There are a few things your school district offers that you probably don't even know about. Let me tell you about them.
Many not all districts have a parent education and training center. This center is run by parents. Most of whom have a special needs child. They can offer information about IEP prep. (They cannot come with you) They typically have a library that parents can borrow books about just about any disability you can think of.
A few districts have a Special Needs PTA. I believe our state has maybe 3 districts that do. SEPTA is pretty much like the regular PTA except for the activities they put on. While school PTA's are specific for their school. SEPTA serves the whole district. They tend to pair with the parent center to provide different training and events for the districts special needs community. They cover many topics specific to special needs families.

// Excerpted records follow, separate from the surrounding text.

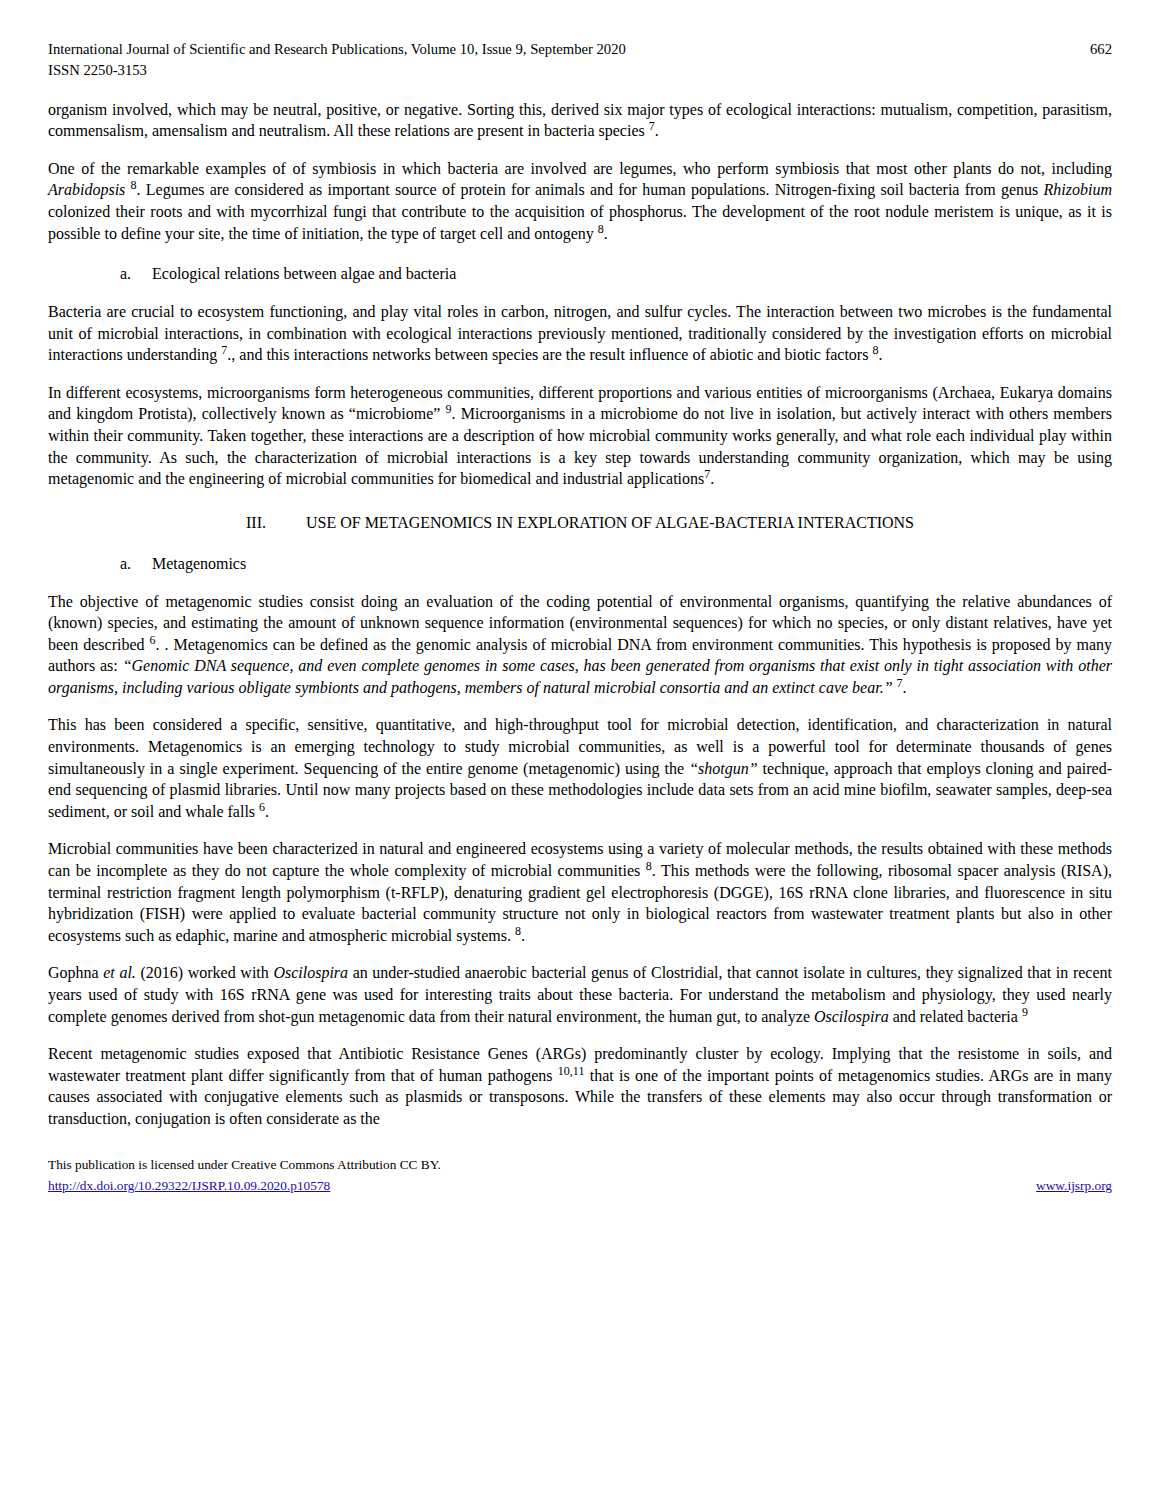International Journal of Scientific and Research Publications, Volume 10, Issue 9, September 2020 662
ISSN 2250-3153
organism involved, which may be neutral, positive, or negative. Sorting this, derived six major types of ecological interactions: mutualism, competition, parasitism, commensalism, amensalism and neutralism. All these relations are present in bacteria species 7.
One of the remarkable examples of of symbiosis in which bacteria are involved are legumes, who perform symbiosis that most other plants do not, including Arabidopsis 8. Legumes are considered as important source of protein for animals and for human populations. Nitrogen-fixing soil bacteria from genus Rhizobium colonized their roots and with mycorrhizal fungi that contribute to the acquisition of phosphorus. The development of the root nodule meristem is unique, as it is possible to define your site, the time of initiation, the type of target cell and ontogeny 8.
a. Ecological relations between algae and bacteria
Bacteria are crucial to ecosystem functioning, and play vital roles in carbon, nitrogen, and sulfur cycles. The interaction between two microbes is the fundamental unit of microbial interactions, in combination with ecological interactions previously mentioned, traditionally considered by the investigation efforts on microbial interactions understanding 7., and this interactions networks between species are the result influence of abiotic and biotic factors 8.
In different ecosystems, microorganisms form heterogeneous communities, different proportions and various entities of microorganisms (Archaea, Eukarya domains and kingdom Protista), collectively known as “microbiome” 9. Microorganisms in a microbiome do not live in isolation, but actively interact with others members within their community. Taken together, these interactions are a description of how microbial community works generally, and what role each individual play within the community. As such, the characterization of microbial interactions is a key step towards understanding community organization, which may be using metagenomic and the engineering of microbial communities for biomedical and industrial applications7.
III. USE OF METAGENOMICS IN EXPLORATION OF ALGAE-BACTERIA INTERACTIONS
a. Metagenomics
The objective of metagenomic studies consist doing an evaluation of the coding potential of environmental organisms, quantifying the relative abundances of (known) species, and estimating the amount of unknown sequence information (environmental sequences) for which no species, or only distant relatives, have yet been described 6. . Metagenomics can be defined as the genomic analysis of microbial DNA from environment communities. This hypothesis is proposed by many authors as: “Genomic DNA sequence, and even complete genomes in some cases, has been generated from organisms that exist only in tight association with other organisms, including various obligate symbionts and pathogens, members of natural microbial consortia and an extinct cave bear.” 7.
This has been considered a specific, sensitive, quantitative, and high-throughput tool for microbial detection, identification, and characterization in natural environments. Metagenomics is an emerging technology to study microbial communities, as well is a powerful tool for determinate thousands of genes simultaneously in a single experiment. Sequencing of the entire genome (metagenomic) using the “shotgun” technique, approach that employs cloning and paired-end sequencing of plasmid libraries. Until now many projects based on these methodologies include data sets from an acid mine biofilm, seawater samples, deep-sea sediment, or soil and whale falls 6.
Microbial communities have been characterized in natural and engineered ecosystems using a variety of molecular methods, the results obtained with these methods can be incomplete as they do not capture the whole complexity of microbial communities 8. This methods were the following, ribosomal spacer analysis (RISA), terminal restriction fragment length polymorphism (t-RFLP), denaturing gradient gel electrophoresis (DGGE), 16S rRNA clone libraries, and fluorescence in situ hybridization (FISH) were applied to evaluate bacterial community structure not only in biological reactors from wastewater treatment plants but also in other ecosystems such as edaphic, marine and atmospheric microbial systems. 8.
Gophna et al. (2016) worked with Oscilospira an under-studied anaerobic bacterial genus of Clostridial, that cannot isolate in cultures, they signalized that in recent years used of study with 16S rRNA gene was used for interesting traits about these bacteria. For understand the metabolism and physiology, they used nearly complete genomes derived from shot-gun metagenomic data from their natural environment, the human gut, to analyze Oscilospira and related bacteria 9
Recent metagenomic studies exposed that Antibiotic Resistance Genes (ARGs) predominantly cluster by ecology. Implying that the resistome in soils, and wastewater treatment plant differ significantly from that of human pathogens 10,11 that is one of the important points of metagenomics studies. ARGs are in many causes associated with conjugative elements such as plasmids or transposons. While the transfers of these elements may also occur through transformation or transduction, conjugation is often considerate as the
This publication is licensed under Creative Commons Attribution CC BY.
http://dx.doi.org/10.29322/IJSRP.10.09.2020.p10578 www.ijsrp.org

The third organization I am going to talk about ALL districts have. It is a federal mandate that they have Sped Advisory Committee. This committees main purpose is to find and advise the school board of unmet needs in the district. They also deal with parent concerns. The meetings are open to the public. I will tell you many limit the amount of time a non member can speak. The committee is made up of a school board adviser, a district adviser, parents, and other school staff. Only non district employees can be voting members. District employees only serve as advisers and may not out number voting members. Voting members are appointed by the school board. They advise the school board. Ours was integral a few years back in getting paras autism trained. While they did not make it happen they got on board with it and let the school board know yes this was something greatly needed in the district.
To find out about these organizations, what they do in your district, and how to contact: check out your districts website or call and ask. Not all district websites are user friendly. I know ours is multiple clicks to find anything on it. If you have a Parent training center call them and ask them what other organizations serve the special needs population of the district.